── Task input

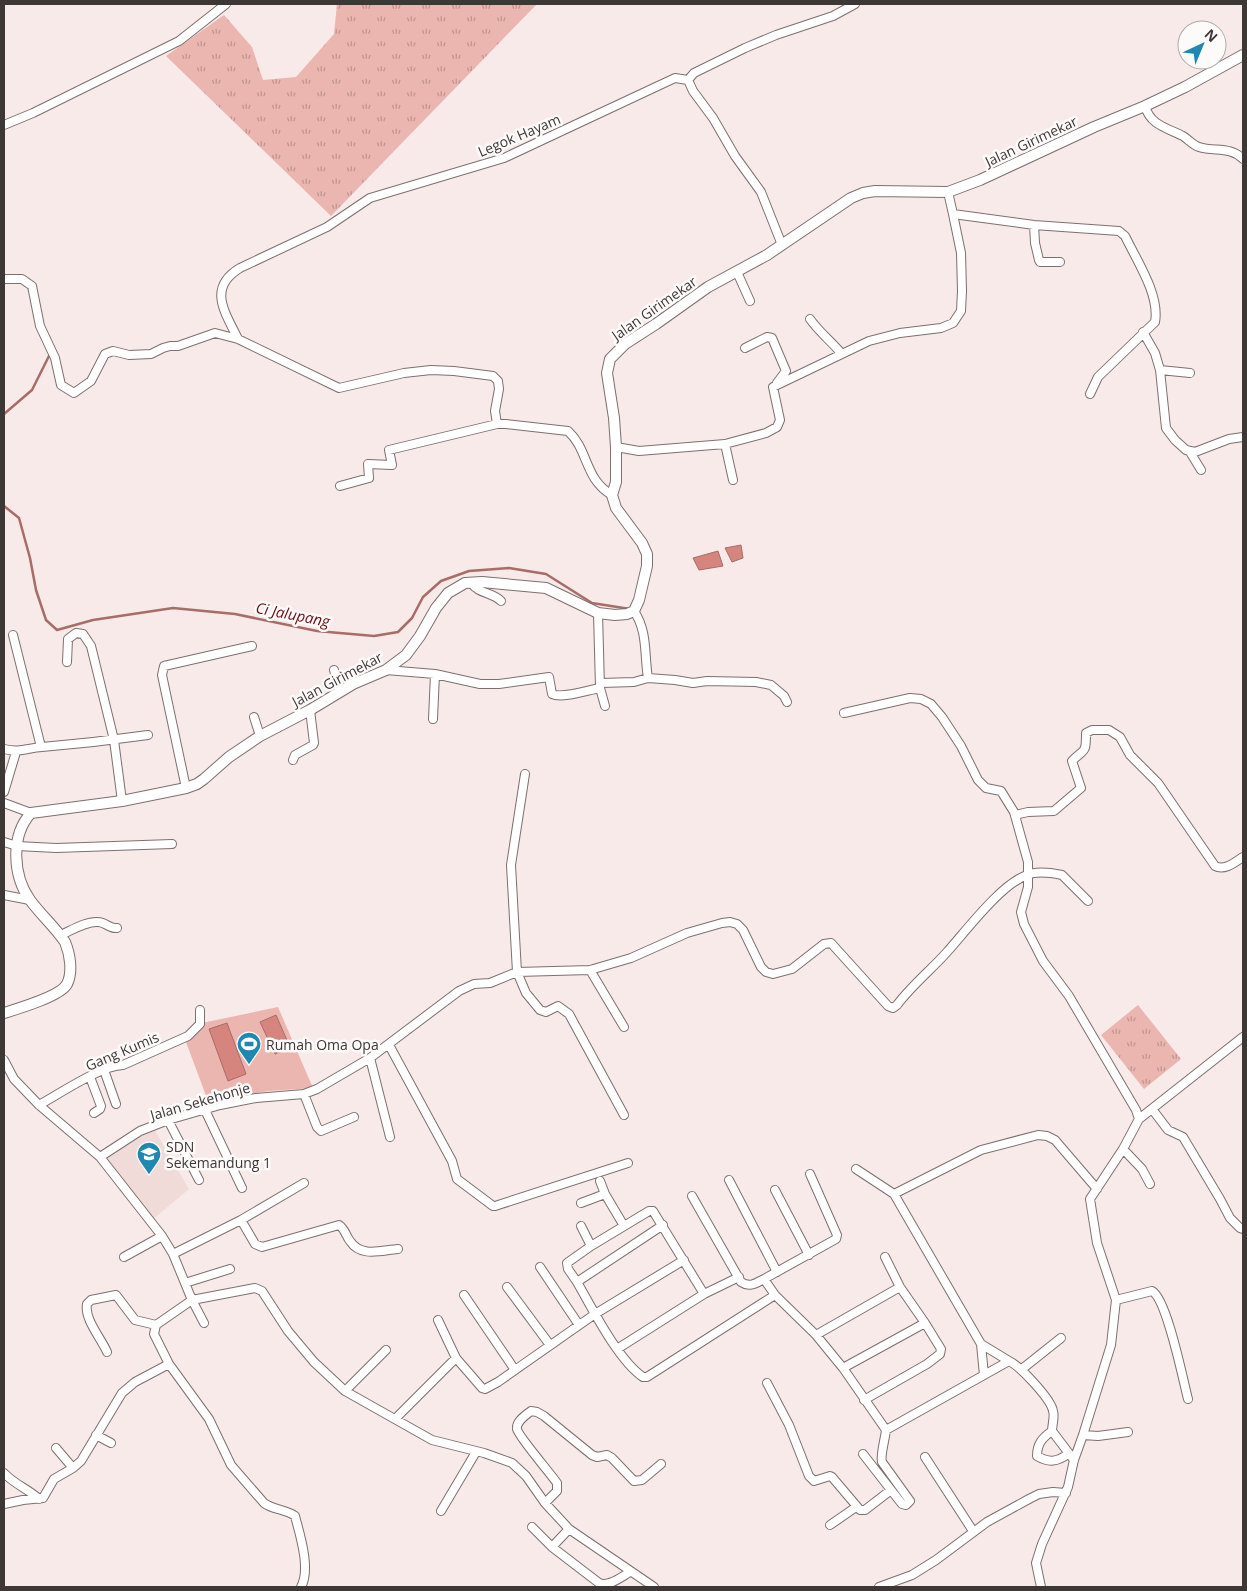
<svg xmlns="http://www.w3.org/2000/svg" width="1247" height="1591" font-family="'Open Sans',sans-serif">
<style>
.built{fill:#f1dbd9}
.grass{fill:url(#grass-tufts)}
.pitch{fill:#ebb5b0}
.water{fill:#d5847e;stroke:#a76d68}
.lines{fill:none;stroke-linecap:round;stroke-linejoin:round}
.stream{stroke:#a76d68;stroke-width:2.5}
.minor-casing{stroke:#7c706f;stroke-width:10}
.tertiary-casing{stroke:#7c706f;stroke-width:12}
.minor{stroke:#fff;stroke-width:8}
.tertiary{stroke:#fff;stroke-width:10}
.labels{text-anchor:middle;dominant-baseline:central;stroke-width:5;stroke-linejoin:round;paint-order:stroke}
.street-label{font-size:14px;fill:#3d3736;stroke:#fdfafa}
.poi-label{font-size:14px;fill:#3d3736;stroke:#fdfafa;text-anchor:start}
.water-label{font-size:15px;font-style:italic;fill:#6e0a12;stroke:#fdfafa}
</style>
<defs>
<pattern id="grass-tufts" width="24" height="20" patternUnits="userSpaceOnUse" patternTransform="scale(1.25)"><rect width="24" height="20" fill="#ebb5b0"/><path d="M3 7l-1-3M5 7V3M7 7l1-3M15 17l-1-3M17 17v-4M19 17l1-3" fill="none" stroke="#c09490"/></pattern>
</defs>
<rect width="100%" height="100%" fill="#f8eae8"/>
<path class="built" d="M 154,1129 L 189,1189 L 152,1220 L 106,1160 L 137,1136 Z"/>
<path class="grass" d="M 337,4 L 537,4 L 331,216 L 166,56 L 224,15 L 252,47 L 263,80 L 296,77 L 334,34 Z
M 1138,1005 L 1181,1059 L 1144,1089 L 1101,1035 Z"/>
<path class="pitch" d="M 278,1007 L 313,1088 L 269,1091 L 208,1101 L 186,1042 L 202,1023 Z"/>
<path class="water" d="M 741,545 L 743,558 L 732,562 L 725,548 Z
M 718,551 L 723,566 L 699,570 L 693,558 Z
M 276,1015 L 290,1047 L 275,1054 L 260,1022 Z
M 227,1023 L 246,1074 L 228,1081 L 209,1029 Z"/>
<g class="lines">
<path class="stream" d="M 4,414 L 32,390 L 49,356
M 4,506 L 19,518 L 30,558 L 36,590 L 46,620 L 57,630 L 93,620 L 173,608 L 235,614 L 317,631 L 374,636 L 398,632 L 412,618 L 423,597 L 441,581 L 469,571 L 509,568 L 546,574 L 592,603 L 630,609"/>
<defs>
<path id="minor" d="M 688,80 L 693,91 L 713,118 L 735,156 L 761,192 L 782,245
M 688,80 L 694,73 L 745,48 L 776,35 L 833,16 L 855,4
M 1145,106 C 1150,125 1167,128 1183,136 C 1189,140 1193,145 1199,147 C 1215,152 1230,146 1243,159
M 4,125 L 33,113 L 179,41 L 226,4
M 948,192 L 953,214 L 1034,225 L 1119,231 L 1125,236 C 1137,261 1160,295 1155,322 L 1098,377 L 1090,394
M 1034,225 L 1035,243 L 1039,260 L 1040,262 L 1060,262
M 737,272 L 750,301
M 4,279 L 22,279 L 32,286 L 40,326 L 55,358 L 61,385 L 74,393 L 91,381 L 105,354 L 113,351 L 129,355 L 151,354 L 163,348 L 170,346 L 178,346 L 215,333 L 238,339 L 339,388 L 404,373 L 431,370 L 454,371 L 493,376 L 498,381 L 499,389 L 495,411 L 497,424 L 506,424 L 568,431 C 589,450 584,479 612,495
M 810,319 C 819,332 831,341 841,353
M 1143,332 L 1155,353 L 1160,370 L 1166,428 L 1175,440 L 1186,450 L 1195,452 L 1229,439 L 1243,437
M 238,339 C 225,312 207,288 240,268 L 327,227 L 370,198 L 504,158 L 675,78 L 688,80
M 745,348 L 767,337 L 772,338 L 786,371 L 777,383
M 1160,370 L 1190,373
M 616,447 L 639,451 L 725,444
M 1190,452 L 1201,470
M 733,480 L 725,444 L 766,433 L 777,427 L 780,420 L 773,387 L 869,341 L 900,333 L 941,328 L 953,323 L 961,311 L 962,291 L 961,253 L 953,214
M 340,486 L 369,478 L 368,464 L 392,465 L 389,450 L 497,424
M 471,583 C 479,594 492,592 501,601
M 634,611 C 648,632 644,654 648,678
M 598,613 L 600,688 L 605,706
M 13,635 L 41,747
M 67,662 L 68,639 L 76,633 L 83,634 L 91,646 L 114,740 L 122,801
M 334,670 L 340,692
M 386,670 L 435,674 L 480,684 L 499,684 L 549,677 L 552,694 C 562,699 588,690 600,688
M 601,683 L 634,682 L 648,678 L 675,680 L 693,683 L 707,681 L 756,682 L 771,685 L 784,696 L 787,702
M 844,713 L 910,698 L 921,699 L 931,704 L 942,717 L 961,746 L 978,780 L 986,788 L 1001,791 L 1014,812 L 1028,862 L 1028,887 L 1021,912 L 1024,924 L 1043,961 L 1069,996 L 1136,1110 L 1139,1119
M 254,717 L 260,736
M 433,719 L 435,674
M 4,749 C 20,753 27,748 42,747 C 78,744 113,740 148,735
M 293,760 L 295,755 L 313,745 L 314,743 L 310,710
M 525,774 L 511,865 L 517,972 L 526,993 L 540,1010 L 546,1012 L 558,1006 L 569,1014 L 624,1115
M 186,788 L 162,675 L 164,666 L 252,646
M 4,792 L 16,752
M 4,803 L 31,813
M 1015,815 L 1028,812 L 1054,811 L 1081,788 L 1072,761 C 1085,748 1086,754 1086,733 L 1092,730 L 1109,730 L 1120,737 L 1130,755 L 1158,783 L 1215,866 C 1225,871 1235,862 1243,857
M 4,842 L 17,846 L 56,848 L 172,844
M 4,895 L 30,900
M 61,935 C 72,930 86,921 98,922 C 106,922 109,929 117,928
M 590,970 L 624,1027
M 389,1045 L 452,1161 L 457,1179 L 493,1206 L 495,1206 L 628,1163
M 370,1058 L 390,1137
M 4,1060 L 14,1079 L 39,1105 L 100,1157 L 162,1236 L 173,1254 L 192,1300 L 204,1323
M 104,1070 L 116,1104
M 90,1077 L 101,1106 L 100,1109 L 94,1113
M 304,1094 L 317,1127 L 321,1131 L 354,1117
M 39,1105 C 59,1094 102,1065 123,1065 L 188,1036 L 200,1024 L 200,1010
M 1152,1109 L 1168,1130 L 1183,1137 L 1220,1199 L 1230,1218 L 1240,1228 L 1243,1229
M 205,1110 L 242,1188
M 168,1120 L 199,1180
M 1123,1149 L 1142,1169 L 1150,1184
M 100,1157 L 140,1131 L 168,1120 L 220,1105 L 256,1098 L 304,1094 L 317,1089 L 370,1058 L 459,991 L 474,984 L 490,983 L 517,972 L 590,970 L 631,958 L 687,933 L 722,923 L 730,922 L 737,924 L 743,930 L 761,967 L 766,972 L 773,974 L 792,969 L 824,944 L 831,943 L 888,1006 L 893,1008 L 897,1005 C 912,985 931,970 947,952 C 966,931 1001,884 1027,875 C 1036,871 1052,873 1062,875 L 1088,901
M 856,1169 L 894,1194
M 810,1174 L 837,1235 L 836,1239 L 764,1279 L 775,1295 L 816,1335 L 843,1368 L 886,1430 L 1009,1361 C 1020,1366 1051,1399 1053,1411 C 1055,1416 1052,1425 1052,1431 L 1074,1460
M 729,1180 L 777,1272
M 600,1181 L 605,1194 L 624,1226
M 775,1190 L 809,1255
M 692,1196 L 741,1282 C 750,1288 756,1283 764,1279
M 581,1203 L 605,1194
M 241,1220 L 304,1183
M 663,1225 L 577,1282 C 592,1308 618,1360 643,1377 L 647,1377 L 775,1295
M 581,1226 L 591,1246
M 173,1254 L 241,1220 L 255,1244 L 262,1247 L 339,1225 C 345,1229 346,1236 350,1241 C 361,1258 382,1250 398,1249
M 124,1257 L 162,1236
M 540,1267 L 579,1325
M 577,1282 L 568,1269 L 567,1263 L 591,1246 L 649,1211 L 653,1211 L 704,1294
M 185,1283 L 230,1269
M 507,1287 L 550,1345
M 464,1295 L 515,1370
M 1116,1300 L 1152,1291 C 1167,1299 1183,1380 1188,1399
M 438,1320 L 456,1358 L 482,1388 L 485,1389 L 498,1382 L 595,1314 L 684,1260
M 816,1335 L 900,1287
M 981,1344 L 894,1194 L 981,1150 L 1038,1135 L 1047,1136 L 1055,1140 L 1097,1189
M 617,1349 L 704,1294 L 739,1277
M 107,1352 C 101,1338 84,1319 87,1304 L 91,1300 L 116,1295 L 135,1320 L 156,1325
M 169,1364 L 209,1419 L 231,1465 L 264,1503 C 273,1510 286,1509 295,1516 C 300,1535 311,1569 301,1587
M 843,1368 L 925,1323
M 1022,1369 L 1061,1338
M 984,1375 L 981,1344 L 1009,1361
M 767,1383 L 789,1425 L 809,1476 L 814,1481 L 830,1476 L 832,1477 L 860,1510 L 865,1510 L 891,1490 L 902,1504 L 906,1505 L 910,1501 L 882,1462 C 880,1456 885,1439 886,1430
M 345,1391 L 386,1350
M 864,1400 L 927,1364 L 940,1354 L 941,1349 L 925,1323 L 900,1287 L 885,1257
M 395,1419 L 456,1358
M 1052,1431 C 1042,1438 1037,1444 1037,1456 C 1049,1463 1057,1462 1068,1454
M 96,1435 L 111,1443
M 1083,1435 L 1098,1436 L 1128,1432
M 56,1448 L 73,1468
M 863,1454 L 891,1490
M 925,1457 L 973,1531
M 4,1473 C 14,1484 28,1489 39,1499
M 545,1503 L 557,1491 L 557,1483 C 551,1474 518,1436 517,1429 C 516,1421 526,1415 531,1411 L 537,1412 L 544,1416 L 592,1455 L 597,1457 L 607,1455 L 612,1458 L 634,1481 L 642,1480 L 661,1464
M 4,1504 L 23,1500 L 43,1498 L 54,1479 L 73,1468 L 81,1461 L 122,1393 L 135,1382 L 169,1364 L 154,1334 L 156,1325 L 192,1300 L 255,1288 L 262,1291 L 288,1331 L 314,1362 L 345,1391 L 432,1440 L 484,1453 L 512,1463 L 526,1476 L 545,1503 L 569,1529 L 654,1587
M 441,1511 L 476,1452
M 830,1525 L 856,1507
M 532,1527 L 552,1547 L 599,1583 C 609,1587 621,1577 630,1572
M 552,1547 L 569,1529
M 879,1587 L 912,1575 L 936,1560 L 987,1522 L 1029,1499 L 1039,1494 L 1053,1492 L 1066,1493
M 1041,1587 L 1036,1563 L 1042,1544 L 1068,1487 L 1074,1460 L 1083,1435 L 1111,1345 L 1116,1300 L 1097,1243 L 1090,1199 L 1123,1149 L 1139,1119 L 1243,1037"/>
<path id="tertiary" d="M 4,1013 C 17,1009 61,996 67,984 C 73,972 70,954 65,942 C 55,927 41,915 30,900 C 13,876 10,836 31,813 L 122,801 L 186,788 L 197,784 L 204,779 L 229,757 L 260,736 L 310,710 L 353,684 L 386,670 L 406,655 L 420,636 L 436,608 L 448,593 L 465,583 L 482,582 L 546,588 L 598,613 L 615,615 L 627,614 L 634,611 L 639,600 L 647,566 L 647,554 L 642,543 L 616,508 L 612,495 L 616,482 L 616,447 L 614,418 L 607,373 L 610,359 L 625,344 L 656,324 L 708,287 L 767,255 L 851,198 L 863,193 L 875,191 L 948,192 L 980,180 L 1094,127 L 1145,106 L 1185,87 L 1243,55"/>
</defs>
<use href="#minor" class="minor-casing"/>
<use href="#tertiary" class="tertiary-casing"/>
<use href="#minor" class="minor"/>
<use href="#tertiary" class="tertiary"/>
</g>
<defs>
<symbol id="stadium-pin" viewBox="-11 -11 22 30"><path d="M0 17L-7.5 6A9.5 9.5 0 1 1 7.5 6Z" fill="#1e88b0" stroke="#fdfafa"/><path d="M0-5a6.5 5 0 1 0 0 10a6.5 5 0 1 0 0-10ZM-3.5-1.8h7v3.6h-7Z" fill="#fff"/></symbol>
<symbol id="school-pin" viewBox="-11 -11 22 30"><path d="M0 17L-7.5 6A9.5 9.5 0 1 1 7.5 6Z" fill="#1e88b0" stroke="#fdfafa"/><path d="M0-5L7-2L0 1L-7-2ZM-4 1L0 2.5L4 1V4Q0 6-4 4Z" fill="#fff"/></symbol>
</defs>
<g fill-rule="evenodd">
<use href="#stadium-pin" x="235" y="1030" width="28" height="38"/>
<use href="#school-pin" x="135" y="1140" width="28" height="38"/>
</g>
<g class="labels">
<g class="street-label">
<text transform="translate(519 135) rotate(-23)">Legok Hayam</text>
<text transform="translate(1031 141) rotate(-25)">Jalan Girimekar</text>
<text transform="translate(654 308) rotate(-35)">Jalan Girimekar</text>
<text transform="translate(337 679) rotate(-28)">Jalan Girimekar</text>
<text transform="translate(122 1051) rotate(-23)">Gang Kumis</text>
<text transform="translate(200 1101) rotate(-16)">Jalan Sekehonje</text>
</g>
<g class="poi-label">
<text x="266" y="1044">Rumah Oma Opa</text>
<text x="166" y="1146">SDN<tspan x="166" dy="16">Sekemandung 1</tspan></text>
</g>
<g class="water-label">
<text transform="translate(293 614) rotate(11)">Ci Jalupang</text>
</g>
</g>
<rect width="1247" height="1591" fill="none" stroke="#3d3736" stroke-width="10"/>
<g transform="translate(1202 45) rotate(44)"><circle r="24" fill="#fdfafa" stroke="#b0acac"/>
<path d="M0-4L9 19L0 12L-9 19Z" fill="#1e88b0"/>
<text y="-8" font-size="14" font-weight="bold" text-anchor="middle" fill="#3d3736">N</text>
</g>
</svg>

────

Required action = Scan the records above for the word "casing". Show each line in which it appears.

Solution to the problem =
.minor-casing{stroke:#7c706f;stroke-width:10}
.tertiary-casing{stroke:#7c706f;stroke-width:12}
<use href="#minor" class="minor-casing"/>
<use href="#tertiary" class="tertiary-casing"/>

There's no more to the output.